[WHAT YOU SHOULD DO]: Copy out the material from its start down through the line containing "List the labels in order of value, largest", changing "labels" to "categories" and leaving everything else as it is.

[Records taken from a collection]:
*****

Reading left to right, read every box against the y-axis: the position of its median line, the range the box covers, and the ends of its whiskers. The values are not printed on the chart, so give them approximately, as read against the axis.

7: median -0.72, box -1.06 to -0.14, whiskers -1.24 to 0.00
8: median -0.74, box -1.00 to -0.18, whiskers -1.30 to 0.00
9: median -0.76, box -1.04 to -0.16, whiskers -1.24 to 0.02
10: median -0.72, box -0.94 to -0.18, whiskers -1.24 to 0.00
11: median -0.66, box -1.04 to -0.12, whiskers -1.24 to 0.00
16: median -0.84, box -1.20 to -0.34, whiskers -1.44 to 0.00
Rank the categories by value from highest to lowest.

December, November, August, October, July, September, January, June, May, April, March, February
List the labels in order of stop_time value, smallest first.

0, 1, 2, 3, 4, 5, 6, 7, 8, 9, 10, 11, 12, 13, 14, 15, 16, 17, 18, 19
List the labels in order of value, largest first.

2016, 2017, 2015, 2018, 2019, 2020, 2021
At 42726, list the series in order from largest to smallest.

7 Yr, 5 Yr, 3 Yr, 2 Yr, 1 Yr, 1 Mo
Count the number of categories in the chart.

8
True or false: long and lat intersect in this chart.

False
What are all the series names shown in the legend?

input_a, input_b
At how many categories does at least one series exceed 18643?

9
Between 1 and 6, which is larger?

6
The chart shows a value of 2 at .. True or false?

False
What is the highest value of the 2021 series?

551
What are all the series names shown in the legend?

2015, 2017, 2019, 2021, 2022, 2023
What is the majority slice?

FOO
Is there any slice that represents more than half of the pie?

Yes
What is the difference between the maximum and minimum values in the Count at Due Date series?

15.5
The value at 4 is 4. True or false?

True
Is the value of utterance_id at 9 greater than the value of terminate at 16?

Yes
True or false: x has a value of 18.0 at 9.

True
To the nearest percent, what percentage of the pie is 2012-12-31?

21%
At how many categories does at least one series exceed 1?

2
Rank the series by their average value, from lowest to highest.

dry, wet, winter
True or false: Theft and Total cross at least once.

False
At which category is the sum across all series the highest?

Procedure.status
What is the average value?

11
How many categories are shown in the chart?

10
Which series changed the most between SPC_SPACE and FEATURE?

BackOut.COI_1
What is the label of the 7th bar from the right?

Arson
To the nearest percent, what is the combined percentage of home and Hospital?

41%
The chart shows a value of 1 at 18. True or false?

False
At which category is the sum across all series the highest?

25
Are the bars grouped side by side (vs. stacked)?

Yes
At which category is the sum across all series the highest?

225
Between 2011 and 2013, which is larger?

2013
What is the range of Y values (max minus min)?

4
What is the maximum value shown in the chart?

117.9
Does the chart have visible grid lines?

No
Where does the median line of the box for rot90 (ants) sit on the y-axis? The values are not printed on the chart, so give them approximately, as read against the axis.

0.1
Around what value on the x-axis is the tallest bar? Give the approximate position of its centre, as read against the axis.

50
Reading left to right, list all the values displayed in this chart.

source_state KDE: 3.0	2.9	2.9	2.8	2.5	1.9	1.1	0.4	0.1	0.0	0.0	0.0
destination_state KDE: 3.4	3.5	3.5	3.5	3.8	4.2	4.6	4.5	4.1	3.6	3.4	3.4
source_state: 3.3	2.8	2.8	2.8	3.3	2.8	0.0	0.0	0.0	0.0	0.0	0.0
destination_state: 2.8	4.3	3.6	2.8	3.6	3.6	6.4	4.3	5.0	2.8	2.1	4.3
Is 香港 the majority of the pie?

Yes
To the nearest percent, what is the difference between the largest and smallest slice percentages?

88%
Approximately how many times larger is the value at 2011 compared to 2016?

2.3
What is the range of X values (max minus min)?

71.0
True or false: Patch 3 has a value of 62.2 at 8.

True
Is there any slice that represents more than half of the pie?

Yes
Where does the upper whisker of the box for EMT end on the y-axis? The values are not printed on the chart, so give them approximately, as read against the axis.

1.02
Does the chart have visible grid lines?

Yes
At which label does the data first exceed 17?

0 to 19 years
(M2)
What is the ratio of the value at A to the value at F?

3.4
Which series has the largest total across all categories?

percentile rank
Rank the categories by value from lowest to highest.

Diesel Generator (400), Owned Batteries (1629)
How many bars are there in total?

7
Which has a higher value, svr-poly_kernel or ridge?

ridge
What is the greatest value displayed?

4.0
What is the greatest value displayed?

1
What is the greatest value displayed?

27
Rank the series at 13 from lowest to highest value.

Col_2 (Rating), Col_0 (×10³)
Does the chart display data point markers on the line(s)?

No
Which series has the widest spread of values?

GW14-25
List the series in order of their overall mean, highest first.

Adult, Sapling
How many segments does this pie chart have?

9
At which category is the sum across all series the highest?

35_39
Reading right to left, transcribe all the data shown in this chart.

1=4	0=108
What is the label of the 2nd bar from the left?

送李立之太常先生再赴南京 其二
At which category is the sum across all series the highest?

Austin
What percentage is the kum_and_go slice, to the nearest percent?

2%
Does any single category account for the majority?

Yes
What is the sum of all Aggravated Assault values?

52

*****

[TASK SOLUTION]:
Reading left to right, read every box against the y-axis: the position of its median line, the range the box covers, and the ends of its whiskers. The values are not printed on the chart, so give them approximately, as read against the axis.

7: median -0.72, box -1.06 to -0.14, whiskers -1.24 to 0.00
8: median -0.74, box -1.00 to -0.18, whiskers -1.30 to 0.00
9: median -0.76, box -1.04 to -0.16, whiskers -1.24 to 0.02
10: median -0.72, box -0.94 to -0.18, whiskers -1.24 to 0.00
11: median -0.66, box -1.04 to -0.12, whiskers -1.24 to 0.00
16: median -0.84, box -1.20 to -0.34, whiskers -1.44 to 0.00
Rank the categories by value from highest to lowest.

December, November, August, October, July, September, January, June, May, April, March, February
List the categories in order of stop_time value, smallest first.

0, 1, 2, 3, 4, 5, 6, 7, 8, 9, 10, 11, 12, 13, 14, 15, 16, 17, 18, 19
List the categories in order of value, largest first.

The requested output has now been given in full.